Getting Apache Hadoop running in docker presents some interesting challenges. I’ll be discussing some of the challeneges as well as limitations in a later post. In this post I’ll go through the basics of getting docker running on Fedora and generating images with hadoop pre-installed and configured.
I use Fedora for my host system when running docker images, and luckily docker has been a part of Fedora since Fedora 19. First you need to install the docker-io packages:
yum install docker-io
Then you need to start docker:
systemctl start docker
And that’s it. Docker is now running on your Fedora host and it’s ready to download or generate images. If you want docker to start on system boot then you’ll need to enable it:
systemctl enable docker
Generating Hadoop Images
Scott Collier has done a great job providing docker configurations for a number of different use cases, and his hadoop docker configuration provides an easy way to generate docker images with hadoop installed and configured. Scott’s hadoop docker configuration files can be found here. There are 2 paths you can choose:
- All of hadoop running in a single container (single_container)
- Hadoop split into multiple containers (multi_container)
The images built from the files in these directories will contain the latest version of hadoop in the Fedora repositories. At the time of this writing that is hadoop 2.2.0 running on Fedora 20. I’ll be using the images generated from the multi_container directory because I find them more interesting and they’re closer to what a real hadoop deployment would be like.
Inside the multi_container direcory you’ll find directories for the different images as well as README files that explain how to build the image.

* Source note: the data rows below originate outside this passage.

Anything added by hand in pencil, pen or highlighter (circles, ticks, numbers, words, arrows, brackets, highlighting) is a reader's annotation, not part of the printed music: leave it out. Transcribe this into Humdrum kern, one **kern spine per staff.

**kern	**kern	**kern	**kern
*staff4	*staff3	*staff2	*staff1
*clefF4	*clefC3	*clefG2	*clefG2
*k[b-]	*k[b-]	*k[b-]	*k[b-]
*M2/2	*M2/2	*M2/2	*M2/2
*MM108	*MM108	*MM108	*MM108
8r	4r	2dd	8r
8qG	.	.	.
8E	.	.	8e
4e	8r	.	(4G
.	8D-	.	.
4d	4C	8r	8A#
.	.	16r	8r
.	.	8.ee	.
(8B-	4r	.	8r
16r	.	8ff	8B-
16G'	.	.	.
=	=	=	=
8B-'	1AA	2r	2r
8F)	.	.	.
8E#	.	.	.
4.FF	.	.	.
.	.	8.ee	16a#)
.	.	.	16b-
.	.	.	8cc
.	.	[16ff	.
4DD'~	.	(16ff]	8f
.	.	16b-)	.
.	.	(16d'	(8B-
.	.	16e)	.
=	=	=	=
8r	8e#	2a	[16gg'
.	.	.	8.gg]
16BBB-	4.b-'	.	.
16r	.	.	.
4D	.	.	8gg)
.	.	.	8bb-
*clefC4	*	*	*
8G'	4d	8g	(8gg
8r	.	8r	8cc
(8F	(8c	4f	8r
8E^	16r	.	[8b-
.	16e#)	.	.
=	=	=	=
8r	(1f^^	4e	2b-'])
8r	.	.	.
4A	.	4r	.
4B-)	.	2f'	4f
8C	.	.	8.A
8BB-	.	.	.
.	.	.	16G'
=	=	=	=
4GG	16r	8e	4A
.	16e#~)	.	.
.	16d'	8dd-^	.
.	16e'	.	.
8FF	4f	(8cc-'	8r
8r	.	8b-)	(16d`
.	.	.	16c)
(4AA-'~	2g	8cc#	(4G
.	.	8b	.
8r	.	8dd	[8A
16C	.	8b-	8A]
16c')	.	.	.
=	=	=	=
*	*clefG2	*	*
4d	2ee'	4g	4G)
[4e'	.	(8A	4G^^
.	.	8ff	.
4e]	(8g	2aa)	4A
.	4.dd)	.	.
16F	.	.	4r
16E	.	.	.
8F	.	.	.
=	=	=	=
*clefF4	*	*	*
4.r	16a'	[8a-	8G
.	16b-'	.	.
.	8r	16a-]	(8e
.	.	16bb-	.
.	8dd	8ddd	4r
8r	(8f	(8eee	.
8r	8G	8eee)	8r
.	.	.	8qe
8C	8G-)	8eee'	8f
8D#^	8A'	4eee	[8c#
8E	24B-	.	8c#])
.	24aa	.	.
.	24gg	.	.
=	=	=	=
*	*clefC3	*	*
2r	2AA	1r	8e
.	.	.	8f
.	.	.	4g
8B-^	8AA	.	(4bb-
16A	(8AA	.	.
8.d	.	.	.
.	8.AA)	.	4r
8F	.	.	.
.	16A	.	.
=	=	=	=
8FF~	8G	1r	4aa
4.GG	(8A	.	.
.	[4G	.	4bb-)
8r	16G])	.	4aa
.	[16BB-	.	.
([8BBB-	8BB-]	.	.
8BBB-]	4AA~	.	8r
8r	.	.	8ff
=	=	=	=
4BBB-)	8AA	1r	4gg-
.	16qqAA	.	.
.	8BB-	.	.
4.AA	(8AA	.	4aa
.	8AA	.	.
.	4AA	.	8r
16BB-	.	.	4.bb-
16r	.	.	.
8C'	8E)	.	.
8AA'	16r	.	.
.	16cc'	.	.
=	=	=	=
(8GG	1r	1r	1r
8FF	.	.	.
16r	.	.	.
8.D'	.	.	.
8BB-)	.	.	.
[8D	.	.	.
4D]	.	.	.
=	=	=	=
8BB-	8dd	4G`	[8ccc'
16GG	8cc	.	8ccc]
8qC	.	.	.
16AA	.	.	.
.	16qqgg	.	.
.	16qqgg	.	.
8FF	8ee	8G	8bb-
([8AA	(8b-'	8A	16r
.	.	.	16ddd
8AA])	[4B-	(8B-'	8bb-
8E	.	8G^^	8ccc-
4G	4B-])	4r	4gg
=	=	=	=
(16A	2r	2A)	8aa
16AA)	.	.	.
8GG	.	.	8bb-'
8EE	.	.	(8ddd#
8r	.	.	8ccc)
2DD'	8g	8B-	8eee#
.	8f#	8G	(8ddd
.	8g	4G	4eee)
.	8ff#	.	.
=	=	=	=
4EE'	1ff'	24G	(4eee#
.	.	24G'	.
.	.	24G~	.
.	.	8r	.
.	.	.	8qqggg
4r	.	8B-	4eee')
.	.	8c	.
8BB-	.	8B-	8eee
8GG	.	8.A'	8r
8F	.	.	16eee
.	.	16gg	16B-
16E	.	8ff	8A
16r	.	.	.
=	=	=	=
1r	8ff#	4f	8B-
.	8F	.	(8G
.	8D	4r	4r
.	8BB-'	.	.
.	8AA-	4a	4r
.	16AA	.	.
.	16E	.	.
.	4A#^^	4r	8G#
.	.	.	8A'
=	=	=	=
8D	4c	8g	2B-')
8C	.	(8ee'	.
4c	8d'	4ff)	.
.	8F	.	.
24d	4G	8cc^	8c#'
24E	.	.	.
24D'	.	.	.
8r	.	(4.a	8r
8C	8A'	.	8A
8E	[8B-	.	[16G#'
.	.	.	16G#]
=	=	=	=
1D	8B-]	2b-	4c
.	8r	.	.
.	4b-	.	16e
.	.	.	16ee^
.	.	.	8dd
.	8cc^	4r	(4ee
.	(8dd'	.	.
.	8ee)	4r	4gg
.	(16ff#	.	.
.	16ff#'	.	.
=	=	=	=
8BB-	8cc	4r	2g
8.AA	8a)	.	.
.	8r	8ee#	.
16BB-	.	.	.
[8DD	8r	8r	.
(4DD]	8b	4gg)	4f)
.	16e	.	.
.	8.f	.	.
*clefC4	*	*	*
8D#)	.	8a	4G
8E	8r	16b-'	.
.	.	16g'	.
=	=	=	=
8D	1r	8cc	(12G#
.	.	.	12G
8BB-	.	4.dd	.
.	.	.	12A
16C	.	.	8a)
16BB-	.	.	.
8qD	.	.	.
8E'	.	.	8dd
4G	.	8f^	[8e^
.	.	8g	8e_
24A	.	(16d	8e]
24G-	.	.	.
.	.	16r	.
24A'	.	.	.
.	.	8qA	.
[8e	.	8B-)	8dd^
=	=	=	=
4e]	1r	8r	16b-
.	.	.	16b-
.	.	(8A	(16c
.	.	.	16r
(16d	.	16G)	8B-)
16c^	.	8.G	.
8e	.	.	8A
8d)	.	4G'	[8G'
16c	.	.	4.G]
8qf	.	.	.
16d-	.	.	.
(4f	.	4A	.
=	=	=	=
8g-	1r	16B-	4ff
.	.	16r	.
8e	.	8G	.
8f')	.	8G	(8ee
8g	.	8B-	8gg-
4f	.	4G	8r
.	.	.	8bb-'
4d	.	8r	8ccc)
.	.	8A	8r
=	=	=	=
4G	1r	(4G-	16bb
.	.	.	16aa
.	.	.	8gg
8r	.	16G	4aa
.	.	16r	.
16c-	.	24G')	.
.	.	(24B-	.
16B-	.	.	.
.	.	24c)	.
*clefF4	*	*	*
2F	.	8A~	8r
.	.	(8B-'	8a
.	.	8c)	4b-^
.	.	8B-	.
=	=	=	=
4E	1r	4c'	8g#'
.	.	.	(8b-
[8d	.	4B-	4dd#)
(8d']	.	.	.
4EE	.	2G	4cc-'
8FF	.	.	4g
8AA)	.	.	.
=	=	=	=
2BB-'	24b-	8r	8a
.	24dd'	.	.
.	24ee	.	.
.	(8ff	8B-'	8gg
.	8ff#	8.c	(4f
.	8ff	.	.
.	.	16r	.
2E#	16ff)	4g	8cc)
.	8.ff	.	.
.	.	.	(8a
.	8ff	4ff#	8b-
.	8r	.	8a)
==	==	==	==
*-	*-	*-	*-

A Brief Overview of a Dockerfile
The Dockerfile in each directory controls how the docker image is generated. For these images each docker file inherits from the fedora docker image, updates existing packages, and installs all the bits hadoop needs. Then some customized configuration/scripts are added to the image, and some ports are exposed for networking. Finally the images will launch an init type service. Currently the images use supervisord to launch and monitor the hadoop processes for the image, and which daemons will be started and how they will be managed is controlled by the supervisord configuration file. There is some work to allow systemd to run inside a container so it’s possible later revisions of the Dockerfiles could use systemd instead.
The hadoop configuration in this setup is as simple as possible. There is no secure deployment, HA, mapreduce history server, etc. Some additional processes are stubbed out in the supervisord configuration files but are not enabled. For anything beyond a simple deployment, like HA or secure, you will need to modify the hadoop configuration files added to the image as well as the docker and supervisord configuration files.
Building an Image
Now that we have a general idea of what will happen, let’s build an image. Each image is built roughly the same way. First go into the directory for the image you want to generate and execute a variant of :
docker build -rm -t <username>/<image_name> .
You can name the images anything you like. I usually name them in the form
docker build -rm -t rrati/hadoop-namenode .
Docker will head off and build the image for me. It can take quite some time for the image generation to complete, but when it’s done you should be able to see your image by executing:
If the machine you are building these images on is running docker as a user other than your account then you will probably need to execute the above commands as the user running docker. On Fedora 20, the system docker instance is running as the root user so I prepend sudo to all of my docker commands.
If you do these steps for each directory you should end up with 3 images in docker and you’re ready to start them up.